▸ HOW TO COMPLETE THIS TASK
Beginning with the first line of the material, set down each line exactly as written, up to and including the line with "- [PSAPResponse](docs/PSAPResponse.md)".

▸ RECORDS
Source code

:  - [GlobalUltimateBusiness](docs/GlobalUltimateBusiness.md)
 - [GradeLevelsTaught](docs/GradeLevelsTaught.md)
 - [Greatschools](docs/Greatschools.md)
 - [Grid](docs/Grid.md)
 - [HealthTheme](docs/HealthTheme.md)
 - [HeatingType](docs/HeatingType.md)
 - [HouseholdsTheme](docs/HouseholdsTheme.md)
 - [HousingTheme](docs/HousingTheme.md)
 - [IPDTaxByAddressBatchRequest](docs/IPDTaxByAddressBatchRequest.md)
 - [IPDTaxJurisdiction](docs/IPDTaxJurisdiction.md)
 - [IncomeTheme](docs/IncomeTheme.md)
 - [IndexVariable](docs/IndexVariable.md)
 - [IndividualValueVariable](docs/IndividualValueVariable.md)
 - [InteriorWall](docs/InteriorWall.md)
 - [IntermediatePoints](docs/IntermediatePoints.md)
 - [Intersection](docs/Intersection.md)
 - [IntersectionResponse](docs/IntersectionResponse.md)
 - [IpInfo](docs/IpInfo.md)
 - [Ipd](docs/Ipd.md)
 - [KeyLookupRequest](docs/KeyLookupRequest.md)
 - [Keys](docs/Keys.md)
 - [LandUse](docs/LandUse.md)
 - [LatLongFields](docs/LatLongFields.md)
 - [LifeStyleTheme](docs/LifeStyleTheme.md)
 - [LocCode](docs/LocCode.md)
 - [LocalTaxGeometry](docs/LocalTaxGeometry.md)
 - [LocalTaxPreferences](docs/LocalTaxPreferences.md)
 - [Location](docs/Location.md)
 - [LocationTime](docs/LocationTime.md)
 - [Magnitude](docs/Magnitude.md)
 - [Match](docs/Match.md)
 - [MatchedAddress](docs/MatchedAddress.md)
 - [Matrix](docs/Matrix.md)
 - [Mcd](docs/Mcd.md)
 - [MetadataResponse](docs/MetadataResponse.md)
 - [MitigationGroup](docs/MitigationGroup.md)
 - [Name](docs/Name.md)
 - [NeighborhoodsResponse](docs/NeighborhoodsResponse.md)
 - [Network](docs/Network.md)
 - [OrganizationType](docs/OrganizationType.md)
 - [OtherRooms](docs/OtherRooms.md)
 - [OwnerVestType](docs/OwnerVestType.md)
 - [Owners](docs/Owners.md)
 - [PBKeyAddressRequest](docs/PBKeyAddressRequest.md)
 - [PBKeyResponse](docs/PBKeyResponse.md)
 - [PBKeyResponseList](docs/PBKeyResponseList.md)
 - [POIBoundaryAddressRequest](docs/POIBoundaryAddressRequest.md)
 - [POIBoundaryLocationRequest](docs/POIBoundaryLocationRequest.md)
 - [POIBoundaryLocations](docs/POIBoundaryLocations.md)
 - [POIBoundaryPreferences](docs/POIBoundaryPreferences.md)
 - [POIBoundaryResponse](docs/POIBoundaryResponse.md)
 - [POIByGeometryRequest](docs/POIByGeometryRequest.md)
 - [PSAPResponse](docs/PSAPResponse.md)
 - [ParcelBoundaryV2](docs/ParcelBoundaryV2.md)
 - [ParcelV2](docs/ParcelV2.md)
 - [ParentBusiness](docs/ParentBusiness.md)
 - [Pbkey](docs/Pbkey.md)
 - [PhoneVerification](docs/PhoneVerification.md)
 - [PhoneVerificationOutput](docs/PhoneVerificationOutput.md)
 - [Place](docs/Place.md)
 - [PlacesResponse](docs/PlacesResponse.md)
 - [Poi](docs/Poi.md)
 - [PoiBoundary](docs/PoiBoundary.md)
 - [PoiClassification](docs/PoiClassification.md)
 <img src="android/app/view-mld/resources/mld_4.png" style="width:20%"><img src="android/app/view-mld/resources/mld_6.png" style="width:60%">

▸ OUTPUT OF THE TASK
Source code

:  - [GlobalUltimateBusiness](docs/GlobalUltimateBusiness.md)
 - [GradeLevelsTaught](docs/GradeLevelsTaught.md)
 - [Greatschools](docs/Greatschools.md)
 - [Grid](docs/Grid.md)
 - [HealthTheme](docs/HealthTheme.md)
 - [HeatingType](docs/HeatingType.md)
 - [HouseholdsTheme](docs/HouseholdsTheme.md)
 - [HousingTheme](docs/HousingTheme.md)
 - [IPDTaxByAddressBatchRequest](docs/IPDTaxByAddressBatchRequest.md)
 - [IPDTaxJurisdiction](docs/IPDTaxJurisdiction.md)
 - [IncomeTheme](docs/IncomeTheme.md)
 - [IndexVariable](docs/IndexVariable.md)
 - [IndividualValueVariable](docs/IndividualValueVariable.md)
 - [InteriorWall](docs/InteriorWall.md)
 - [IntermediatePoints](docs/IntermediatePoints.md)
 - [Intersection](docs/Intersection.md)
 - [IntersectionResponse](docs/IntersectionResponse.md)
 - [IpInfo](docs/IpInfo.md)
 - [Ipd](docs/Ipd.md)
 - [KeyLookupRequest](docs/KeyLookupRequest.md)
 - [Keys](docs/Keys.md)
 - [LandUse](docs/LandUse.md)
 - [LatLongFields](docs/LatLongFields.md)
 - [LifeStyleTheme](docs/LifeStyleTheme.md)
 - [LocCode](docs/LocCode.md)
 - [LocalTaxGeometry](docs/LocalTaxGeometry.md)
 - [LocalTaxPreferences](docs/LocalTaxPreferences.md)
 - [Location](docs/Location.md)
 - [LocationTime](docs/LocationTime.md)
 - [Magnitude](docs/Magnitude.md)
 - [Match](docs/Match.md)
 - [MatchedAddress](docs/MatchedAddress.md)
 - [Matrix](docs/Matrix.md)
 - [Mcd](docs/Mcd.md)
 - [MetadataResponse](docs/MetadataResponse.md)
 - [MitigationGroup](docs/MitigationGroup.md)
 - [Name](docs/Name.md)
 - [NeighborhoodsResponse](docs/NeighborhoodsResponse.md)
 - [Network](docs/Network.md)
 - [OrganizationType](docs/OrganizationType.md)
 - [OtherRooms](docs/OtherRooms.md)
 - [OwnerVestType](docs/OwnerVestType.md)
 - [Owners](docs/Owners.md)
 - [PBKeyAddressRequest](docs/PBKeyAddressRequest.md)
 - [PBKeyResponse](docs/PBKeyResponse.md)
 - [PBKeyResponseList](docs/PBKeyResponseList.md)
 - [POIBoundaryAddressRequest](docs/POIBoundaryAddressRequest.md)
 - [POIBoundaryLocationRequest](docs/POIBoundaryLocationRequest.md)
 - [POIBoundaryLocations](docs/POIBoundaryLocations.md)
 - [POIBoundaryPreferences](docs/POIBoundaryPreferences.md)
 - [POIBoundaryResponse](docs/POIBoundaryResponse.md)
 - [POIByGeometryRequest](docs/POIByGeometryRequest.md)
 - [PSAPResponse](docs/PSAPResponse.md)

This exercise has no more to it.